Friday 2 December 2016

#Blogmas 2016 - Day 1 - Introduction & favourite bookish holiday things



I decided that I'd give #blogmas a try this year. For those of you who don't know what this is, it's a meme/challenge what have you where participants pledge to write a blog post every day in December. From what I can tell from the various other blogmas blog posts I've been researching, the posts are supposed to be holiday related. We'll see how I do with sticking to that theme, my personal goal is just to actually meet the posting every day in December part of the challenge. I've heard it described by a couple of other blogs as an advent calendar of blog posts and I think that's actually a really fun description. Speaking of which, that gives me an idea for what to talk about today!


My favourite bookish holiday things



1. Book advent calendars

I first read about these on Book Riot a few weeks back. Angie said that the first Christmas she and I spend together we will have one. What you do is, instead of chocolates you get 25 Christmas/Holiday themed books and you wrap them up like presents. It's supposed to be done with children's books for kids, but I would personally be inclined to do it with novels and I would totally not stick with them all being holiday related. You number them 1 to 25 and then you unwrap one every day. When Angie and I do it I think we should have 2 one for her and 1 for me so I can pick all the books for her and she can pick all of mine.

Check out this awesome fabric covered example on JollyMom's blog

2. Book trees

I think that book trees should probably be pretty self explanatory? It's a Christmas tree built out of books, preferably ones with green spines. They seem to be most commonly found in academic libraries, which makes sense because if my library is anything to go by all academic libraries must have an overabundance of green spined monographs at their disposal. I've heard on the ALA Think Tank Facebook group that library pros getting sent book tree photos in December is a very prevalent trend.

Last year I joked with my library's admin assistant who is responsible for putting up our tree that we should totally do a book tree.  I don't think any of us want to go to that effort though - and besides what if one of our users needed one of the books? I don't think we have enough spare ones floating around to make a book tree. But I love the concept all the same!

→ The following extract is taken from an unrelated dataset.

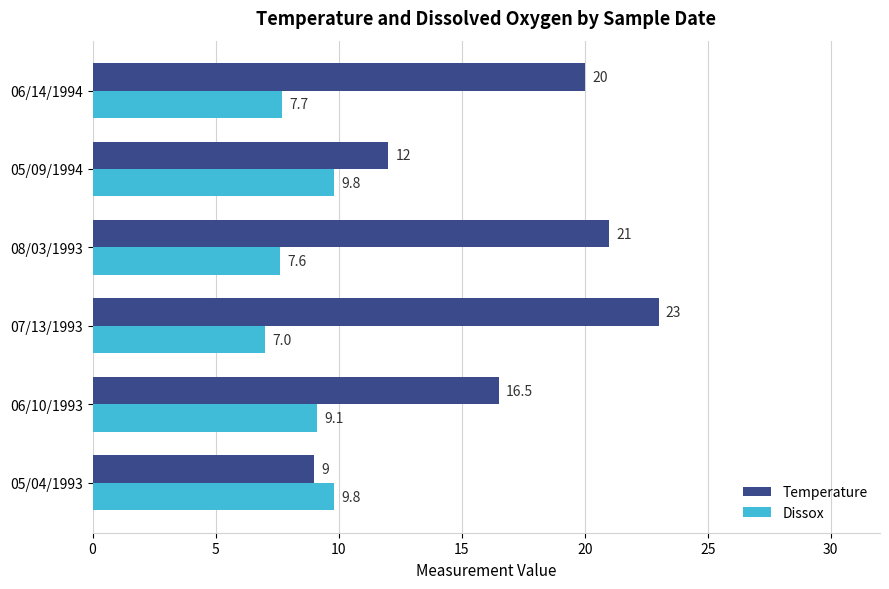

What is the minimum value shown in the chart?

7.0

If I didn't think my dog Ria would eat the books (because she's done it before), I would totally use my own books to do this at home. Since we don't actually put up a traditional Christmas tree I think this would be a super fun alternative. But I do enjoy all of my books being intact, so it's just a pipe dream! Plus this would actually be really hard to put any gifts under so you would need a lot of bare floor space around the tree for doing that.



3. Giving books as gifts

My favourite gift to give people at Christmas is a book. Wherever possible I try and do that, especially with my younger cousins because I would love for them to love books and reading even half as much as I do! It's fun for me to try and pick something that I think they'll enjoy.

I don't always succeed, like the year I bought my tweenage cousin Patricia C. Wrede's Enchanted Forest Chronicles in the hopes of showing her that not all Princesses had to be of the Disney variety. She ended up not liking the books, but at least she gave them a try! (Don't get me wrong, I do love Disney princesses of course, I just think little girls should know that there are other ways of being a Princess) Maybe when she's a little older I'll try her with Jason Porath's Rejected Princesses: Tales of History's Boldest Heroines, Hellions, and Heretics which I shamelessly bought for myself earlier this year under the guise of seeing if it would be suitable for her now (it's not). So this year she's going to be getting the young reader's edition of Misty Copeland's autobiography because she's big into dancing and so I think she'd enjoy it and be inspired by it! Or at least that's what I'm hoping!

There are other times that I do really succeed though. Like when I got the above mentioned cousin's older brother the first 6 books in the Young Jedi Knights series. He's a HUGE Star Wars fan, so I knew those books would be a sure bet. My only regret is I can't seem to find the last 6 volumes to finish the set for him! Then there was last year when I got my two youngest cousins some really neat sets that their parents loved. I paired an educational game and toy with a book or books related to the toy. The older little boy got a cookie counting game and a picture book about cookies and cows. His baby sister got her first tea set (a megablocks one) and 4 picture books and board books about tea parties.

4. Iceland's Jólabókaflóð

So I don't know if you know this. I was SO excited when I first heard about it that Iceland jumped to the top of my wish list of places to go to. It turns out that Iceland has an entire holiday tradition related to books! It's called Jólabókaflóð which translates to Christmas Book Flood and it's all about giving each other books at Christmas. I just told you that books are one of my favourite gifts to give, they're also one of my favourite gifts to receive. My family has pretty much stopped buying me books and instead buys me Chapters gift cards so I can buy myself the books I want. They did that because they can't keep up with what books I already own. Here are a couple of links to great posts about it: The beautiful Icelandic tradition of giving books on Christmas Eve & The Icelandic Christmas Book Flood (Jólabókaflóð) Is The Antidote To Black Friday.